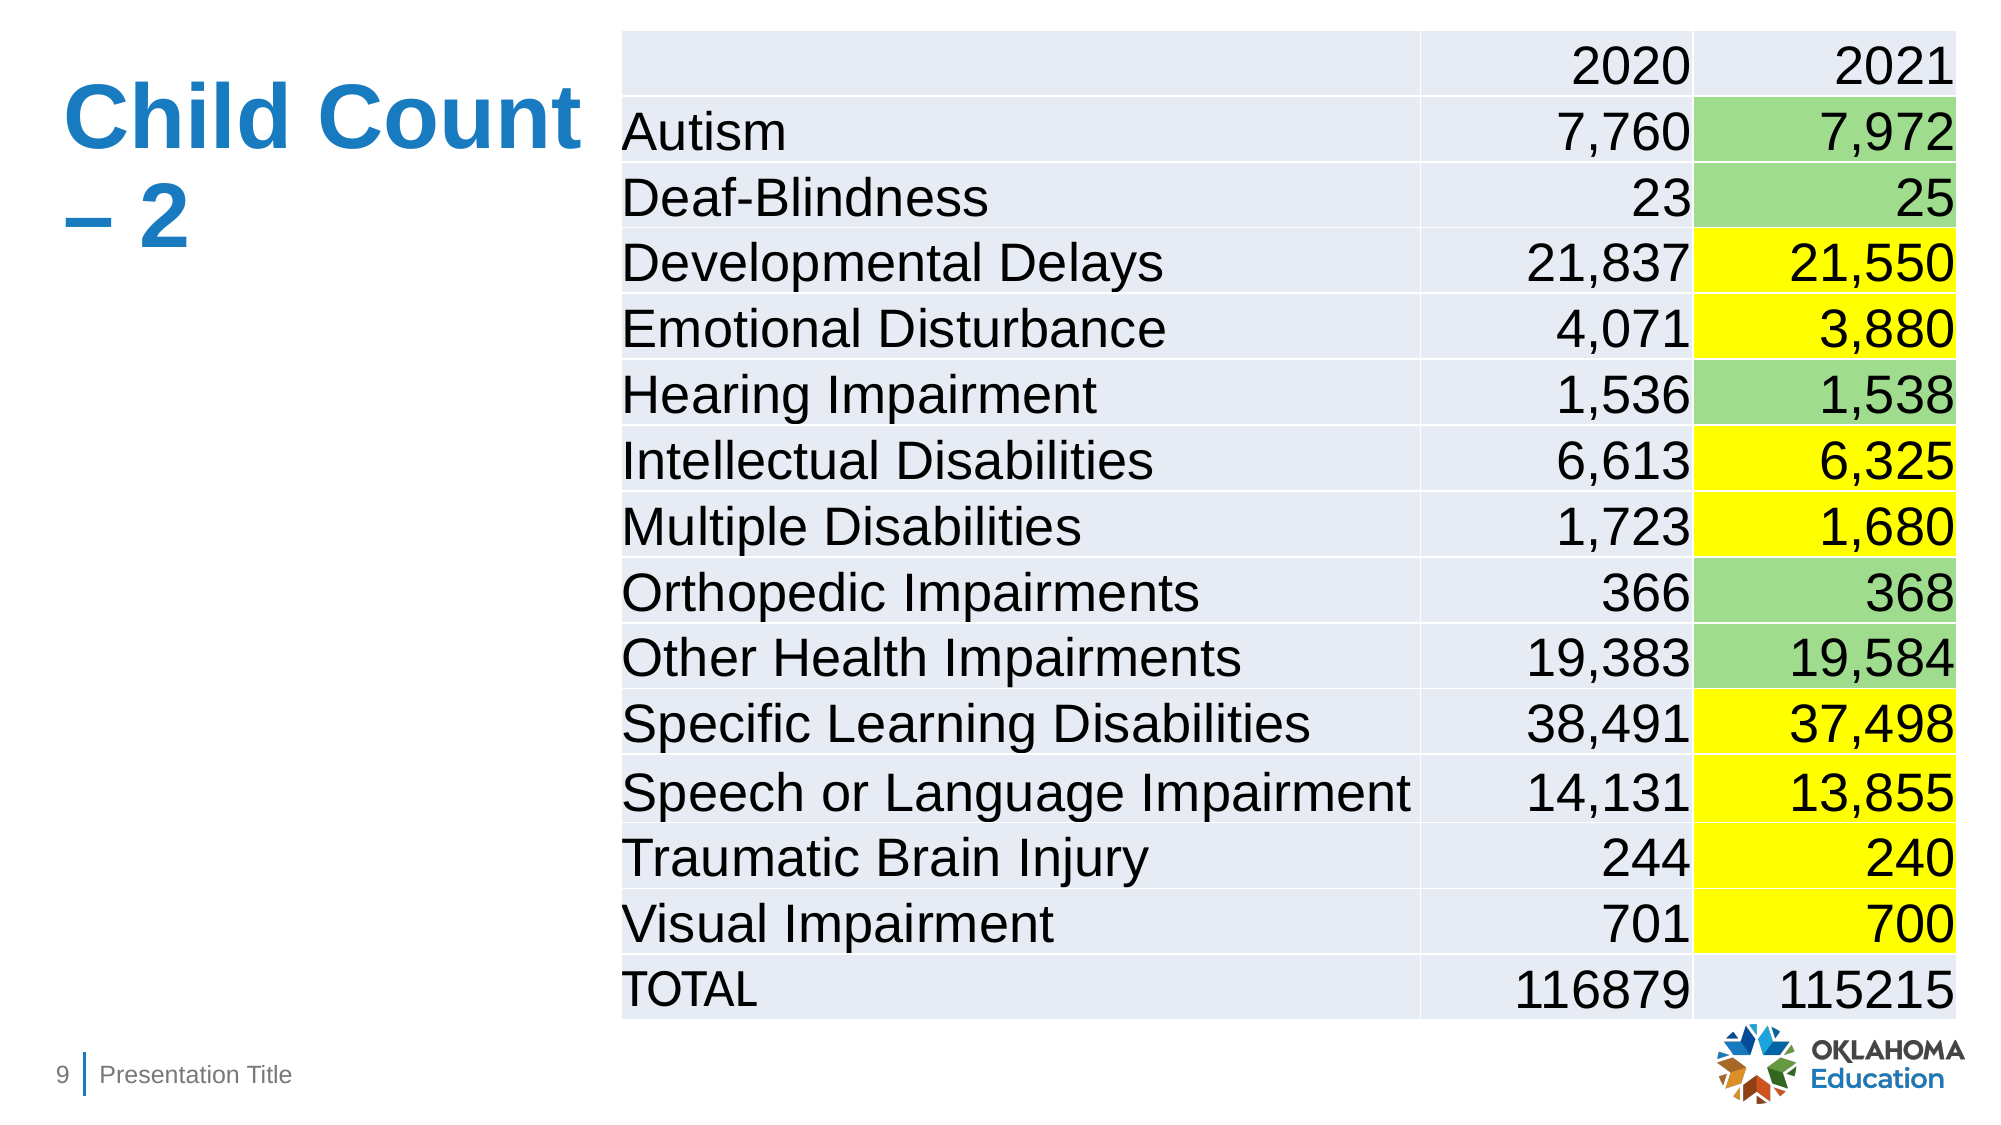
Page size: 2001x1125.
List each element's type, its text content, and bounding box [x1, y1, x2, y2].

table_cell 240 [1694, 823, 1956, 888]
table_cell 38,491 [1421, 689, 1692, 753]
table_cell 1,536 [1421, 360, 1692, 424]
table_cell 1,538 [1694, 360, 1956, 424]
table_cell Multiple Disabilities [622, 492, 1420, 556]
table_cell 3,880 [1694, 294, 1956, 358]
table_cell 19,383 [1421, 624, 1692, 688]
table_cell 115215 [1694, 955, 1956, 1019]
table_cell Hearing Impairment [622, 360, 1420, 424]
footer Presentation Title [85, 1043, 1063, 1104]
table_cell 14,131 [1421, 755, 1692, 822]
table_cell Speech or Language Impairment [622, 755, 1420, 822]
table_cell 368 [1694, 558, 1956, 622]
table_cell 116879 [1421, 955, 1692, 1019]
table_cell 700 [1694, 889, 1956, 953]
table_cell 7,972 [1952, 97, 1956, 161]
table_cell Intellectual Disabilities [622, 426, 1420, 490]
table_cell Other Health Impairments [622, 624, 1420, 688]
table_cell Visual Impairment [622, 889, 1420, 953]
table_cell 19,584 [1694, 624, 1956, 688]
table_cell TOTAL [622, 955, 1420, 1019]
slide_number 9 [0, 1043, 85, 1104]
table_cell 21,837 [1421, 278, 1692, 292]
table_cell Developmental Delays [622, 278, 1420, 292]
table_header 2020 [1421, 31, 1692, 59]
table_cell 701 [1421, 889, 1692, 953]
title Child Count – 2 [48, 59, 1952, 278]
table_cell Specific Learning Disabilities [622, 689, 1420, 753]
table_cell 6,613 [1421, 426, 1692, 490]
table_cell 1,680 [1694, 492, 1956, 556]
table_cell 6,325 [1694, 426, 1956, 490]
table_cell Traumatic Brain Injury [622, 823, 1420, 888]
table_cell 37,498 [1694, 689, 1956, 753]
table_cell 1,723 [1421, 492, 1692, 556]
table_cell 13,855 [1694, 755, 1956, 822]
picture [1717, 1024, 1965, 1104]
table_cell 4,071 [1421, 294, 1692, 358]
table_cell 366 [1421, 558, 1692, 622]
table_cell 244 [1421, 823, 1692, 888]
table_header [622, 31, 1420, 59]
table_cell Emotional Disturbance [622, 294, 1420, 358]
table_cell 25 [1952, 163, 1956, 227]
table_header 2021 [1694, 31, 1956, 95]
table_cell Orthopedic Impairments [622, 558, 1420, 622]
table_cell 21,550 [1694, 228, 1956, 292]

Exercise instructions: Return all lines from the entries that contain the string "Impairments".

Result of the task:
table_cell Other Health Impairments [622, 624, 1420, 688]
table_cell Orthopedic Impairments [622, 558, 1420, 622]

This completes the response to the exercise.